*WHAT IS BEING ASKED*: When you repeat the material, keep each line exact and omit the pictures.

*DATA SEGMENT*:

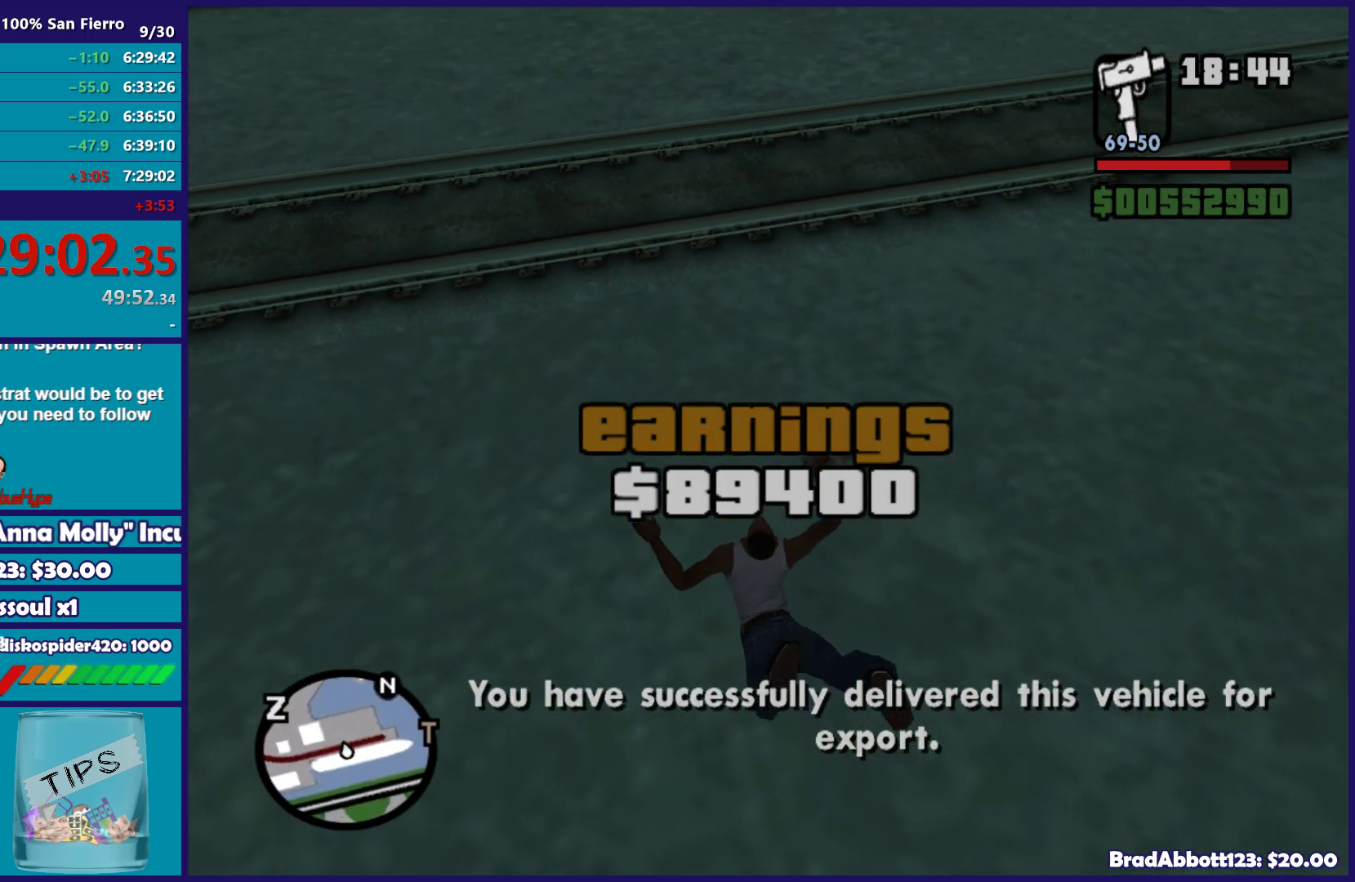
{"buttons": ["A"], "left_stick": "up-left", "right_stick": "center", "button_events": [[83, "A", "down"], [200, "A", "up"], [283, "A", "down"], [383, "A", "up"], [450, "A", "down"]]}
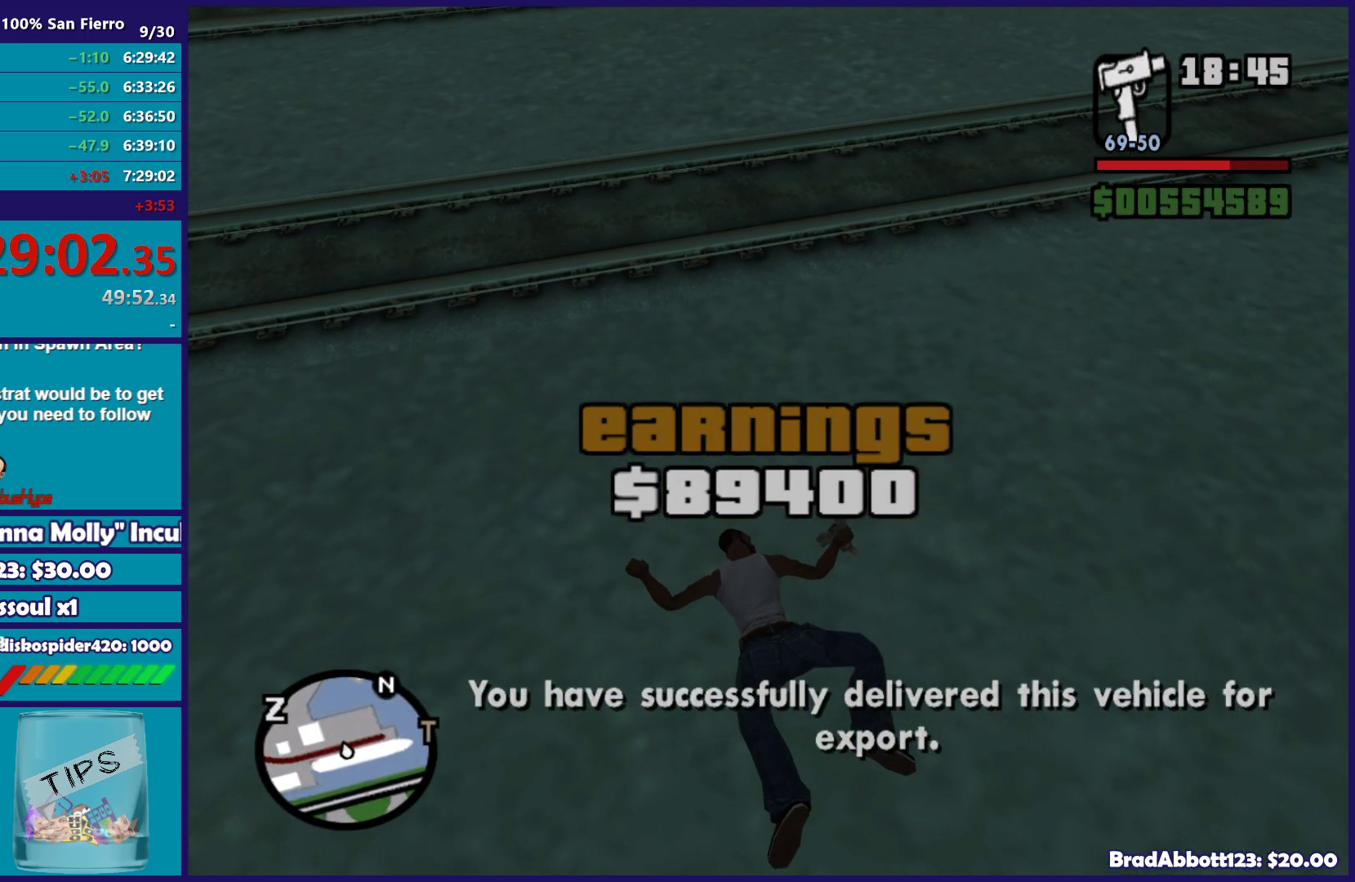
{"buttons": [], "left_stick": "up", "right_stick": "center", "button_events": [[83, "A", "up"], [183, "A", "down"], [467, "A", "up"]]}
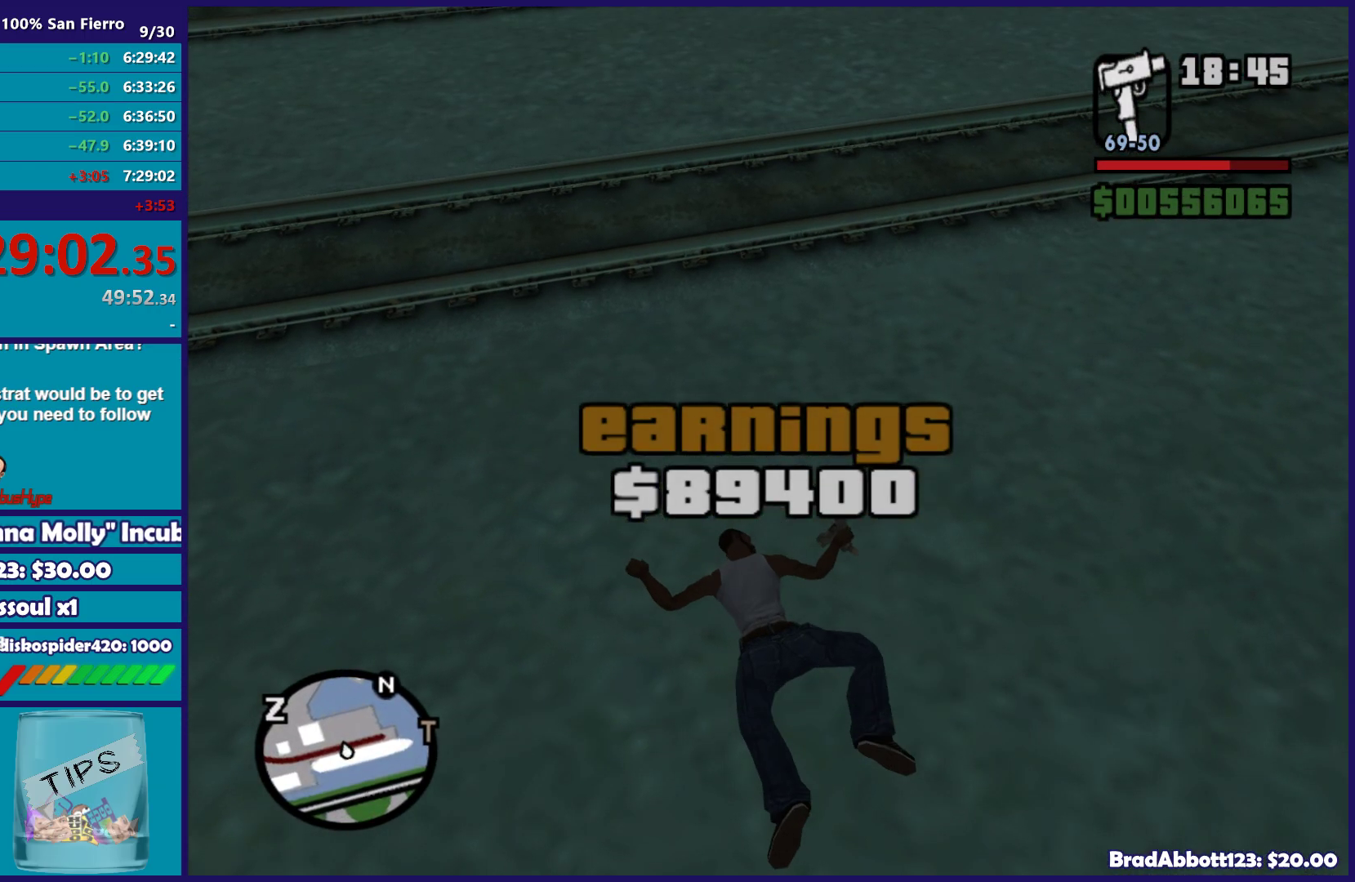
{"buttons": ["A"], "left_stick": "up-left", "right_stick": "center", "button_events": [[50, "A", "down"], [167, "A", "up"], [250, "A", "down"], [367, "A", "up"], [467, "A", "down"]]}
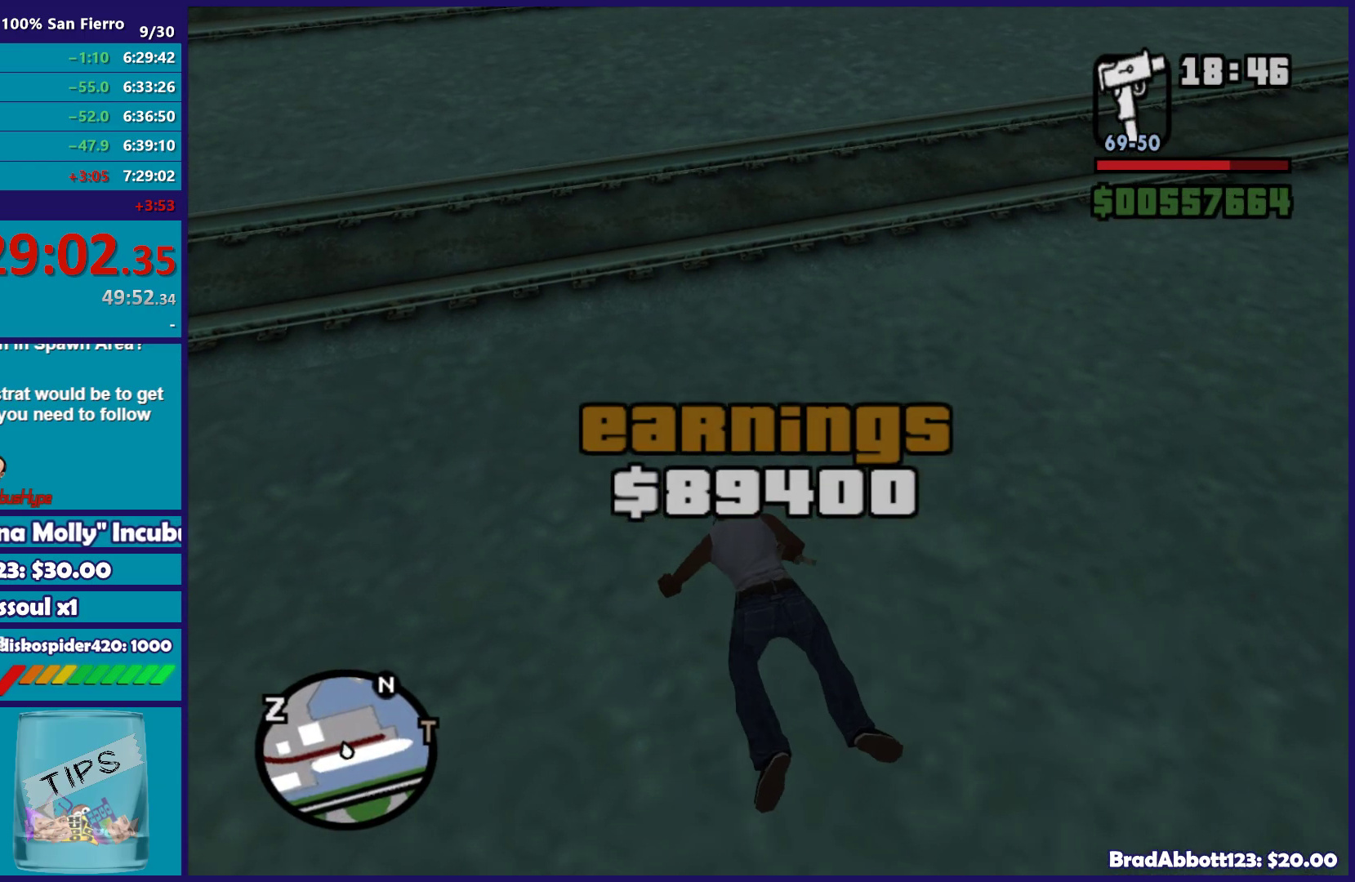
{"buttons": [], "left_stick": "up-left", "right_stick": "center", "button_events": [[50, "A", "up"], [167, "A", "down"], [300, "A", "up"], [400, "A", "down"], [500, "A", "up"]]}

*ANSWER SPACE*:
{"buttons": ["A"], "left_stick": "up-left", "right_stick": "center", "button_events": [[83, "A", "down"], [200, "A", "up"], [283, "A", "down"], [383, "A", "up"], [450, "A", "down"]]}
{"buttons": [], "left_stick": "up", "right_stick": "center", "button_events": [[83, "A", "up"], [183, "A", "down"], [467, "A", "up"]]}
{"buttons": ["A"], "left_stick": "up-left", "right_stick": "center", "button_events": [[50, "A", "down"], [167, "A", "up"], [250, "A", "down"], [367, "A", "up"], [467, "A", "down"]]}
{"buttons": [], "left_stick": "up-left", "right_stick": "center", "button_events": [[50, "A", "up"], [167, "A", "down"], [300, "A", "up"], [400, "A", "down"], [500, "A", "up"]]}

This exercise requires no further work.